The first is that non-linear systems are not easy to model, and often have unsuspected actions that are not easy to infer even when we have a detailed understanding of them. Famously, bamboo canes can suddenly appear from the ground and then grow more than 2 feet in a day.
The second is that many real-world systems are chaotic, that is infinitesimal differences in their conditions at one moment in time can turn into enormous differences at a future time. This is why forecasting the weather is difficult: a small error in measurement at one weather station today (caused, perhaps by a butterfly flapping its wings) can completely change tomorrow’s weather a thousand miles away. The problem with predicting the future here is that the current state cannot be measured to sufficient accuracy.
So if the future is inherently, fundamentally impossible to predict, what do we mean when we talk about prediction in the context of knowledge discovery? The answer is that predictive models are not predicting a previously unknown future, but are predicting the recurrence of patterns that have existed in the past. It’s desperately important to keep this in mind.
Thus when a mortgage prediction system (should this new applicant be given a mortgage?) is built, it’s built from historical data: which of a pool of earlier applicants for mortagages did, and did not, repay those loans. The prediction for a new mortgage applicant is, roughly speaking, based on matching the new applicant to the pool of previous applicants and making a determination from what the outcomes were for those. In other words, the prediction assumes an approximate rerun of what happened before — “now” is essentially the same situation as “then”. It’s not really a prediction of the future; it’s a prediction of a rerun of the past.
All predictive models have (and must have) this historical replay character. Trouble starts when this gets forgotten, and models are used to predict scenarios that are genuinely in the future. For example, in mortgage prediction, a sudden change in the wider economy may be significant enough that the history that is wired into the predictor no longer makes sense. Using the predictor to make new lending decisions becomes foolhardy.
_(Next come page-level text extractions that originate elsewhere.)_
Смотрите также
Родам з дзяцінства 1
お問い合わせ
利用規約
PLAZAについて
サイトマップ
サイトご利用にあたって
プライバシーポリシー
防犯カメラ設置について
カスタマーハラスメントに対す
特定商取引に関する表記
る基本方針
Other situations have similar pitfalls, but they are a bit better hidden. For example, the dream of personalised medicine is to be able to predict the outcome for a patient who has been diagnosed with a particular disease and is being given a particular treatment. This might work, but it assumes that every new patient is close enough to some of the previous patients that there’s some hope of making a plausible prediction. At present, this is foundering on the uniqueness of each patient, especially as the available pool of existing patients for building the predictor is often quite limited. Without litigating the main issue, models that attempt to predict future global temperatures are vulnerable to the same pitfall: previous dependencies of temperatures on temperatures at earlier times do not provide a solid epistemological basis for predicting future temperatures based on temperatures now (and with the triple whammy of fundamental unpredictability, chaos, and non-linear systems).
All predictors should be built so that predictions all pass through a preliminary step that compares them to the totality of the data used to build the predictor. New records that do not resemble records used for training cannot legitimately be passed to the predictor, since the result has a strong probability of being fictional. In other words, the fact that a predictor was build from a particular set of training data must be preserved in the predictor’s use. Of course, there’s an issue of how similar a new record must be to the training records to be plausibly predicted. But at least this question should be asked.
So can we predict the future? No, we can only repredict the past.